What Are The Pieces Of Zero Trust?
The definitive technology standards body, NIST, outlines 7 tenets for achieving a zero trust architecture in its Special Publication 800-207. Bryan Green ‒ then CISO of Zscaler Americas, now at Andreessen Horowitz ‒ summed up how rubber meets road in his RSA 2023 talk: all data and compute are resources, secure all communications, access is session specific with least privilege, dynamic policy determines access, continuous monitoring, enforce strict authentication and authorization before granting access, and use telemetry to improve policy enforcement.
Identity As The Workhorse of Zero Trust Architecture
The thread that binds these tenets into an architecture is a context rich identity fabric. This is the workhorse that vets the degree of trusted access a human or machine gets in a given situation across any part of an organization’s owned or borrowed infrastructure. The COVID shutdowns turned the corporate network hybrid with users pushing further into the edges and third party clouds. This shift shattered the longstanding model of a firewalled perimeter separating the untrusted exterior from the trusted interior no longer applied. As supply chain breaches like SolarWinds and social engineering attacks like those against Caesars and MGM repeatedly demonstrate, no identity can be implicitly trusted.
Identity Makes Zero Trust Work In A Hybrid World
“In the 2020s, the [longstanding] network security model broke,” said Green. “Trust is being reimagined” by constant connectivity of anything anywhere.
Organizations’ increased reliance on the cloud requires strongly authenticated identity to make zero trust work. In this perimeter-less environment, “zero trust is a dynamic trust boundary ‒ short-lived, tightly scoped, enforced by policy, informed by trust signals and telemetry,” Wolfgang Goerlich, Advisory CISO, Cisco, explained in his RSA talk Conducting a Pre-Mortem on the Next Zero Trust Breach.

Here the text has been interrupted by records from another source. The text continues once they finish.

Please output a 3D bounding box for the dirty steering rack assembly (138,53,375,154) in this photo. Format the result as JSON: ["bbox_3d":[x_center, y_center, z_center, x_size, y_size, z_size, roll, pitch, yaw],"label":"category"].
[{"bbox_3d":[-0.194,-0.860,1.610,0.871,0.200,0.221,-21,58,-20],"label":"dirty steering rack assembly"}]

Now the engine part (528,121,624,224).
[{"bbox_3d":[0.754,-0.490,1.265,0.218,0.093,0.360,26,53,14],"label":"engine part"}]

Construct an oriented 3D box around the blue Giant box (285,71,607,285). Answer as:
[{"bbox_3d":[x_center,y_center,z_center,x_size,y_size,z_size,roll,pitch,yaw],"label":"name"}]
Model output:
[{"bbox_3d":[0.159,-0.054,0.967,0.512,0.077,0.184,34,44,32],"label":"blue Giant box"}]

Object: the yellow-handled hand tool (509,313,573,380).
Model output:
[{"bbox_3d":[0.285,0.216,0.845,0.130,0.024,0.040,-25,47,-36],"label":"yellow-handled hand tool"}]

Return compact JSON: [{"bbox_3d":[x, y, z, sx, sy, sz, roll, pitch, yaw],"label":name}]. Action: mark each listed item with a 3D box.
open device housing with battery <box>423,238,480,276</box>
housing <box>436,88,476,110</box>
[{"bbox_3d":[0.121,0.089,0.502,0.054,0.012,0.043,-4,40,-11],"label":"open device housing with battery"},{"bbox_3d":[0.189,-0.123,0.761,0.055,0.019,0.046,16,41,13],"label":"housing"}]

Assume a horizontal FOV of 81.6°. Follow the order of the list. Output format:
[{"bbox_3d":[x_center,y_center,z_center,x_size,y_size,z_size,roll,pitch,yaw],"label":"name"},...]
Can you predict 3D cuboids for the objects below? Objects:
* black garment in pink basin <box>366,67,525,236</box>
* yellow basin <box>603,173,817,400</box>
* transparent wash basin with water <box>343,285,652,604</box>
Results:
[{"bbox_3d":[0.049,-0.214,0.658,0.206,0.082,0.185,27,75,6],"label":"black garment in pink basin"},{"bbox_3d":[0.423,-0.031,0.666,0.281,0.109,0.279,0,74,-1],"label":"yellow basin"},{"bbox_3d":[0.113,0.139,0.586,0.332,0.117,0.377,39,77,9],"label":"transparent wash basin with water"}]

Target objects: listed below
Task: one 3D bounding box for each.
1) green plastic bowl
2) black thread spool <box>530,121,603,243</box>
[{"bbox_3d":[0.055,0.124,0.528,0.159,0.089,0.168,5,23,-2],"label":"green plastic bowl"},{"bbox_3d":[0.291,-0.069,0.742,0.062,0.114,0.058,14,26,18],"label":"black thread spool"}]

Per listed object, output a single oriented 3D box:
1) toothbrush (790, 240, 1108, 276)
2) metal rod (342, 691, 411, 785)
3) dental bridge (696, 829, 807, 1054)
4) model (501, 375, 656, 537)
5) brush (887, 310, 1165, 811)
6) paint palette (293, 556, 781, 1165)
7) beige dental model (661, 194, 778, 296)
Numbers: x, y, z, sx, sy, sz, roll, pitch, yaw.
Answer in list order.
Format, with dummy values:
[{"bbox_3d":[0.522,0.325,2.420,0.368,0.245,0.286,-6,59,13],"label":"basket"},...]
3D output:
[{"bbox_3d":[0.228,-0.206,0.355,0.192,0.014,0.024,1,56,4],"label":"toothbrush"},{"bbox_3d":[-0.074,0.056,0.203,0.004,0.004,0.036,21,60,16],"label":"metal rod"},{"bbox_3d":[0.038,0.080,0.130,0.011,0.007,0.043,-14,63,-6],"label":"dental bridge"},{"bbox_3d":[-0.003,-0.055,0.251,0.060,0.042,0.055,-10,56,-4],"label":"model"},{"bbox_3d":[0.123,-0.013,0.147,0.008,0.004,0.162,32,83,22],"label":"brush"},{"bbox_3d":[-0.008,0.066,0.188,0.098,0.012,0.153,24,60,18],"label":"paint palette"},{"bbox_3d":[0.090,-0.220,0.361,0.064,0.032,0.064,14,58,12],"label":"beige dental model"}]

“Identity is the foundation for zero trust access in a digitally connected world where citizens, customers and corporate employees engage from all over the world, 24/7,” said Bobby Wolfe, the Co-head of Houlihan Lokey’s Cybersecurity Investment Banking team.
At the technology level, identity-based access “is one integrated access management platform that will do access management across all the resources, apps, on-premise apps, cloud apps, servers, privileged accounts and also do the governance reporting,” said Todd McKinnon, CEO and Co-founder, Okta OKTA on an earnings call.
Funding And M&A Deals Abound
John Kindervag, Illumio’s Chief Evangelist, who coined “zero trust” in 2010, is optimistic about the future of both identity innovation and zero trust adoption. “Every company I’ve spoken to in the last 3-5 years is working toward zero trust in some capacity,” he noted. “Identity is going to get better over time. The goal is to do identity better and make it easier for organizations to leverage and implement – that’s what the industry is working toward.”
The identity space grew despite 2022’s overall slowdown. Global investment bank Houlihan Lokey counted 44 M&A deals that year, notably the acquisitions of ForgeRock, SailPoint, and Ping Identity, totaling $13.2 billion in disclosed transaction value. In another encouraging sign, 46% of funding went to seed rounds and 22% to series A rounds. That the lion’s share of equity funding in 2022 went to early stage companies signals more identity innovation to come as founders race to build the next generation of identity-centric access tools to secure a hybrid world where zero trust is key.